» **COLLECTED DATA**
===

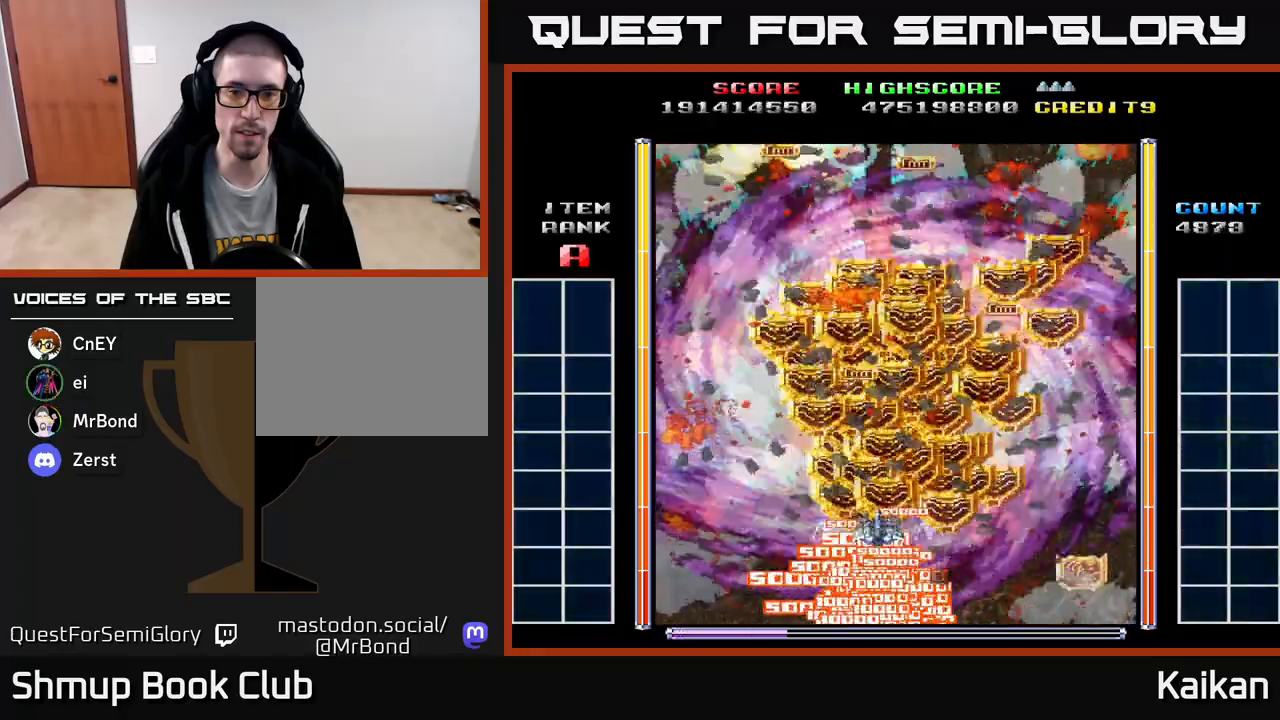
{"buttons": ["A", "DPAD_DOWN", "DPAD_RIGHT"], "left_stick": "center", "events": [[217, "DPAD_UP", "up"], [250, "DPAD_DOWN", "down"], [450, "DPAD_RIGHT", "down"]]}
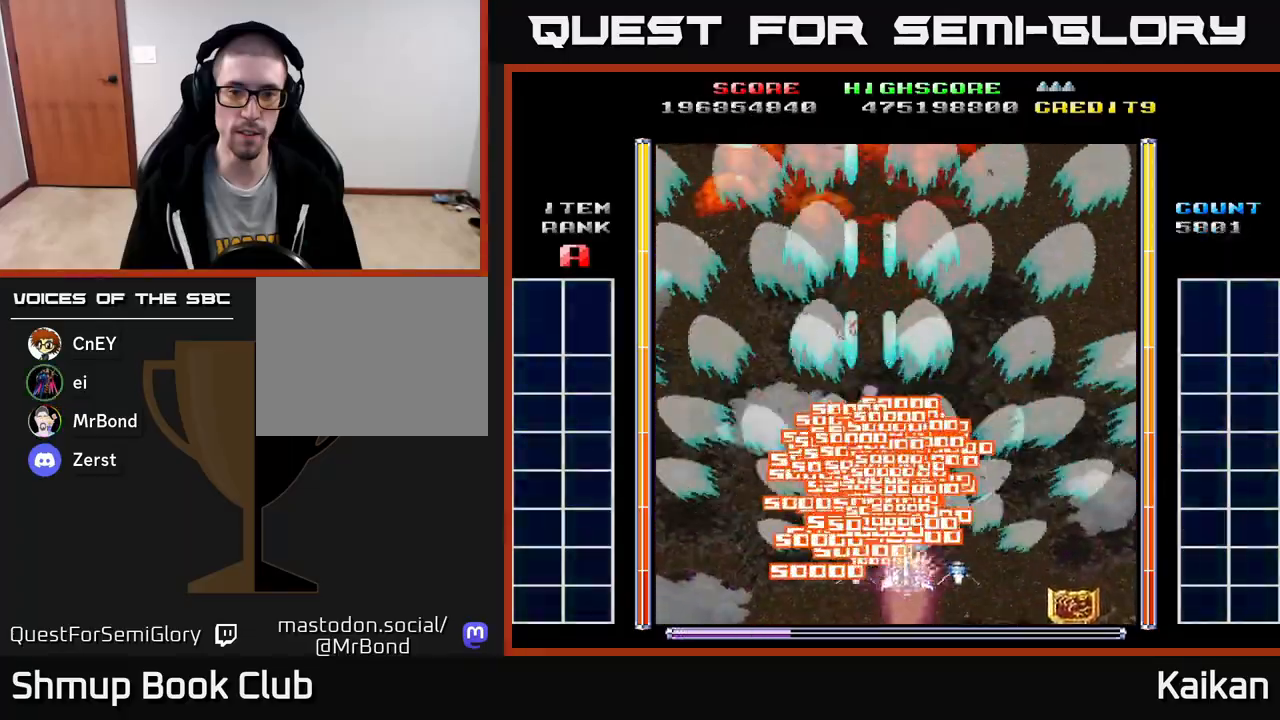
{"buttons": ["A", "DPAD_LEFT"], "left_stick": "center", "events": [[200, "DPAD_DOWN", "up"], [317, "DPAD_DOWN", "down"], [433, "DPAD_DOWN", "up"], [433, "DPAD_RIGHT", "up"], [450, "DPAD_LEFT", "down"]]}
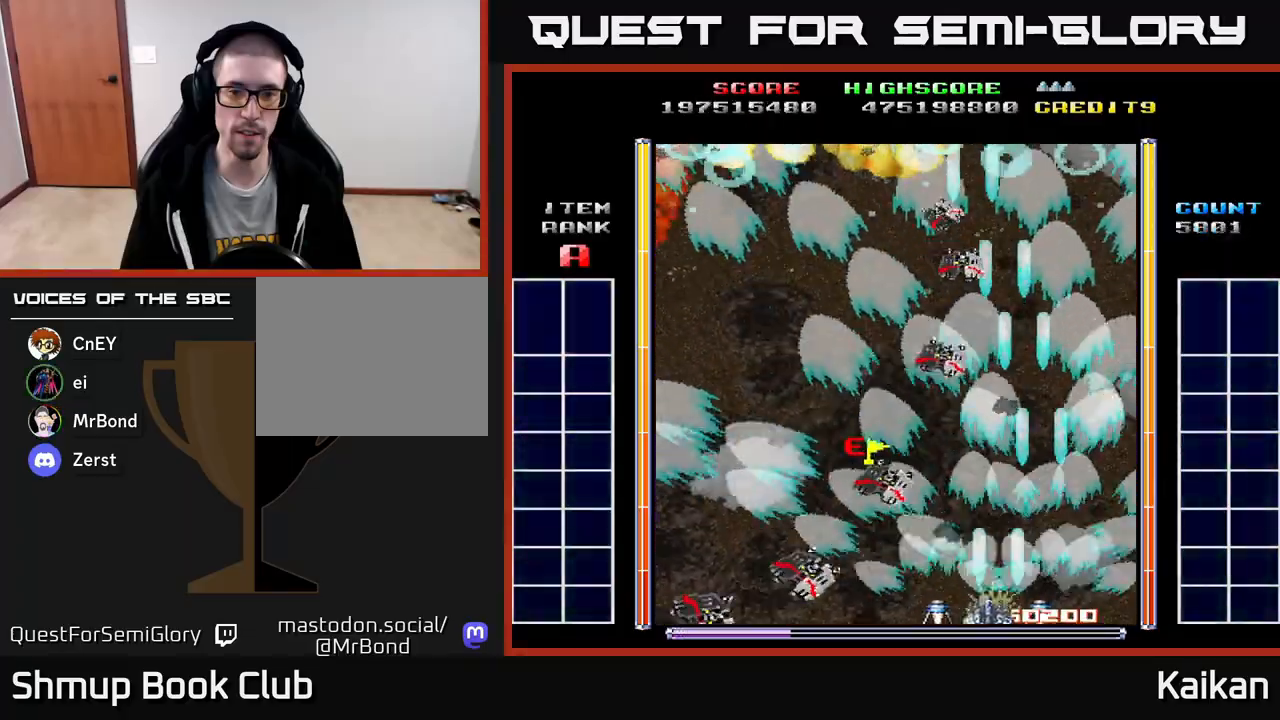
{"buttons": ["A", "DPAD_UP"], "left_stick": "center", "events": [[250, "DPAD_UP", "down"], [367, "DPAD_LEFT", "up"], [417, "DPAD_RIGHT", "down"], [483, "DPAD_RIGHT", "up"]]}
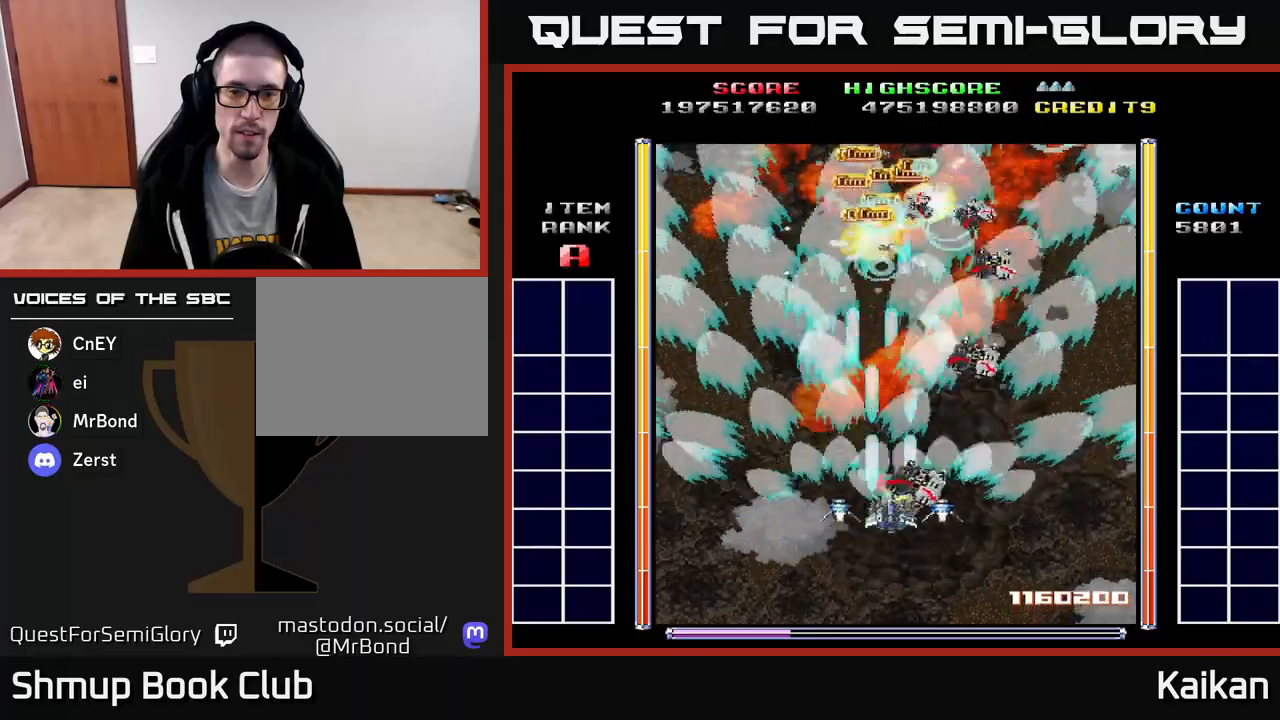
{"buttons": ["A"], "left_stick": "center", "events": [[83, "DPAD_UP", "up"]]}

===

» **YOUR GOAL**
Repeat the listing word for word. Leave images out.

» **ANSWER BELOW**
{"buttons": ["A", "DPAD_DOWN", "DPAD_RIGHT"], "left_stick": "center", "events": [[217, "DPAD_UP", "up"], [250, "DPAD_DOWN", "down"], [450, "DPAD_RIGHT", "down"]]}
{"buttons": ["A", "DPAD_LEFT"], "left_stick": "center", "events": [[200, "DPAD_DOWN", "up"], [317, "DPAD_DOWN", "down"], [433, "DPAD_DOWN", "up"], [433, "DPAD_RIGHT", "up"], [450, "DPAD_LEFT", "down"]]}
{"buttons": ["A", "DPAD_UP"], "left_stick": "center", "events": [[250, "DPAD_UP", "down"], [367, "DPAD_LEFT", "up"], [417, "DPAD_RIGHT", "down"], [483, "DPAD_RIGHT", "up"]]}
{"buttons": ["A"], "left_stick": "center", "events": [[83, "DPAD_UP", "up"]]}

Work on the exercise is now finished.